Il caldo da solo non determina il rischio. La combinazione decisiva comprende vento forte da nord-ovest, umidità bassa e combustibile vegetale secco. In queste condizioni una scintilla può produrre un fronte veloce, difficile da controllare e capace di minacciare abitazioni prima che le squadre riescano a contenerlo. Il divieto sospende i permessi e proibisce fuochi all’aperto o attività che possano generarli; alcune apparecchiature sono ammesse soltanto rispettando condizioni tecniche e di sorveglianza molto precise.
Alle 11:30 locali l’aeroporto di Sydney aveva già registrato 28,6 gradi. Le previsioni collocavano la città sulla traiettoria di uno dei più caldi inizi di settembre osservati dalla metà dell’Ottocento. La massa d’aria arriva dall’interno del continente e viene spinta verso la costa dai venti occidentali. Sul versante meridionale dello Stato il quadro è opposto: un fronte più freddo può portare neve nelle aree elevate, mostrando quanto rapidamente possano cambiare le condizioni su distanze relativamente brevi.
L’Australia è entrata in una fase di El Niño particolarmente intensa. Questo fenomeno nasce dal riscaldamento anomalo del Pacifico equatoriale e modifica venti e precipitazioni su scala globale. Nel sud e nell’est australiano è spesso associato a periodi più caldi e asciutti, anche se non provoca automaticamente ogni singola ondata di calore. L’approfondimento CurioMondo su El Niño spiega come il segnale oceanico si trasferisce all’atmosfera e perché gli effetti variano da una regione all’altra.

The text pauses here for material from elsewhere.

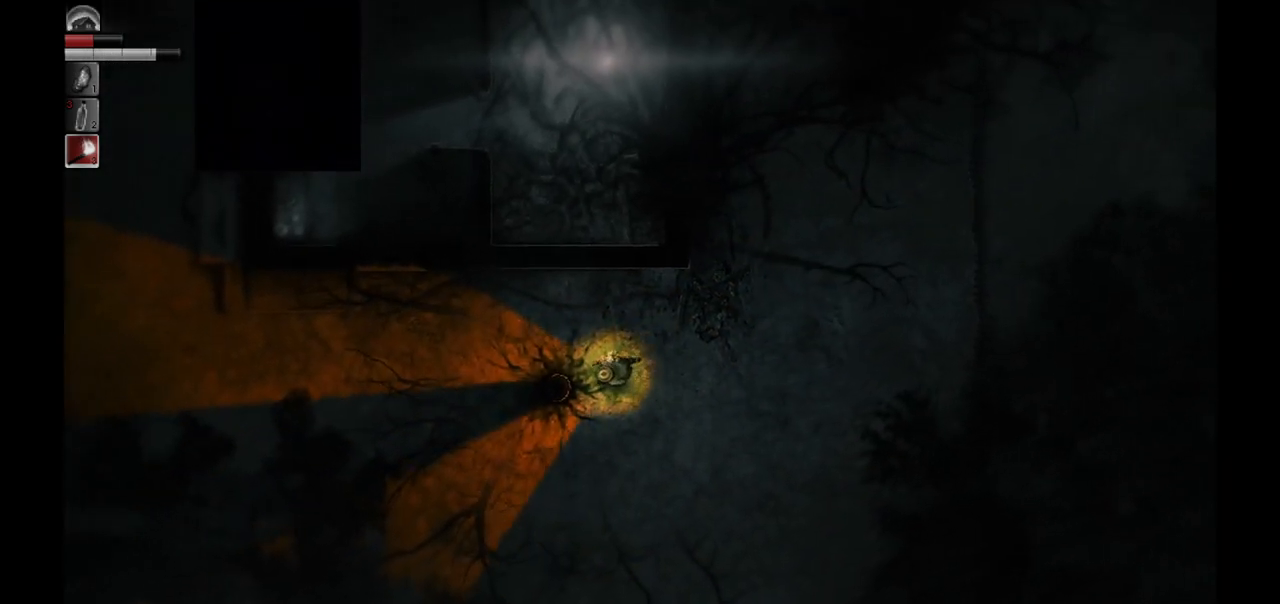
{"buttons": [], "left_stick": "left", "right_stick": "center", "events": []}
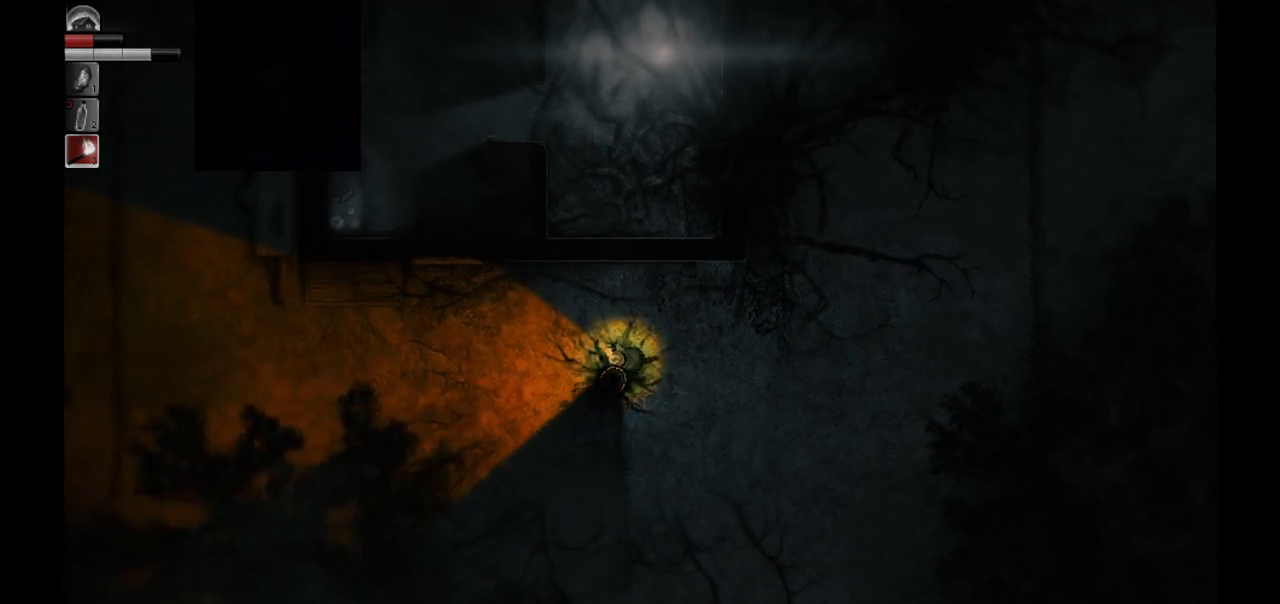
{"buttons": [], "left_stick": "left", "right_stick": "center", "events": []}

La classificazione «estrema» richiede decisioni diverse dal normale monitoraggio stagionale. Chi vive in aree esposte deve verificare il proprio piano di sopravvivenza, seguire gli aggiornamenti ufficiali e lasciare per tempo le zone dove un incendio potrebbe tagliare le vie di fuga. Le autorità ricordano che, a questo livello, le case progettate e mantenute per il rischio possono offrire protezione solo se le persone conoscono in anticipo le azioni da compiere. Improvvisare quando il fumo è già visibile riduce drasticamente le opzioni.
L’episodio arriva dopo gli incendi di gennaio nel sud-est del Paese, che hanno distrutto abitazioni, interrotto l’elettricità e bruciato ampie superfici. Non significa che Sydney stia già vivendo un evento comparabile: l’allerta riguarda il potenziale di propagazione, non un bilancio di danni. Proprio questa distinzione è importante. Un giorno senza grandi incendi non renderebbe inutile il divieto; indicherebbe che prevenzione, comportamento pubblico e risposta iniziale hanno limitato le possibilità di innesco.

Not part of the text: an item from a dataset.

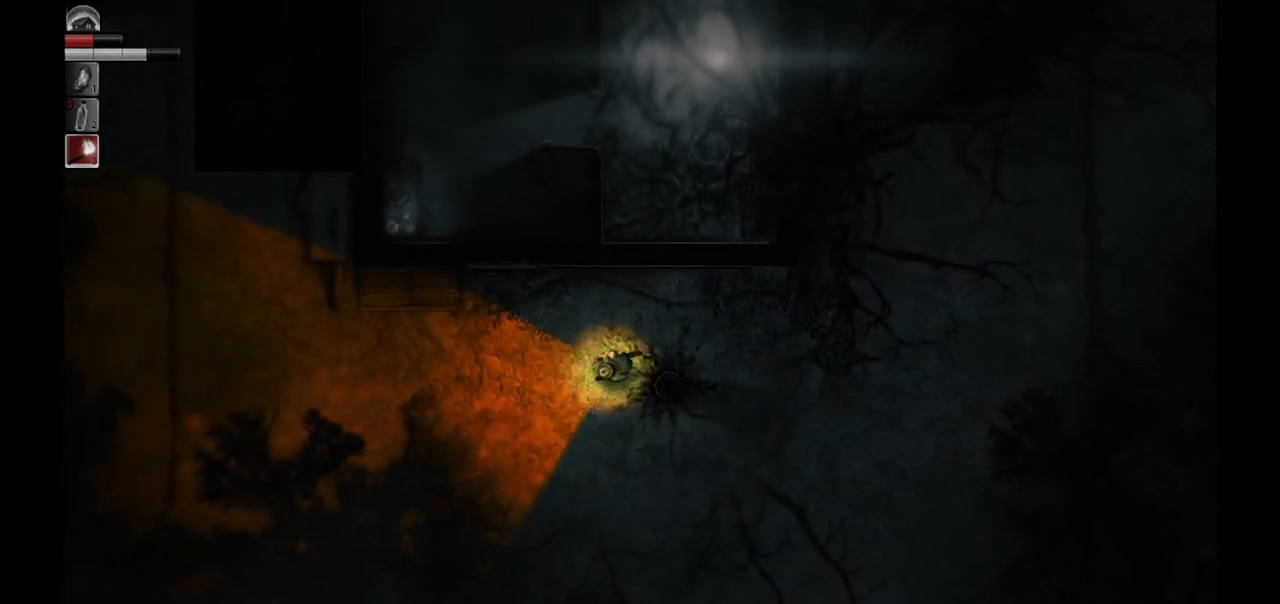
{"buttons": [], "left_stick": "left", "right_stick": "center", "events": []}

Il cambiamento climatico aumenta la probabilità e l’intensità di temperature estreme e condizioni favorevoli agli incendi, ma l’attribuzione di un singolo giorno richiede analisi dedicate. La tendenza di fondo agisce insieme alla variabilità naturale, alla gestione della vegetazione, all’espansione urbana e alle condizioni meteorologiche immediate. Per i servizi di emergenza conta soprattutto il risultato operativo: stagioni più lunghe e finestre di rischio che possono comparire prima del calendario tradizionale.
Nelle prossime ore saranno decisivi la forza reale del vento, il calo dell’umidità e l’arrivo del cambiamento meteorologico previsto. Il Rural Fire Service aggiorna quotidianamente divieti e livelli di pericolo. Residenti e visitatori devono usare soltanto fonti ufficiali per eventuali evacuazioni, evitare lavori che producano scintille e chiamare il numero di emergenza australiano in presenza di fumo o fiamme. La giornata di Sydney mostra che il rischio incendi non aspetta più necessariamente l’estate per diventare estremo.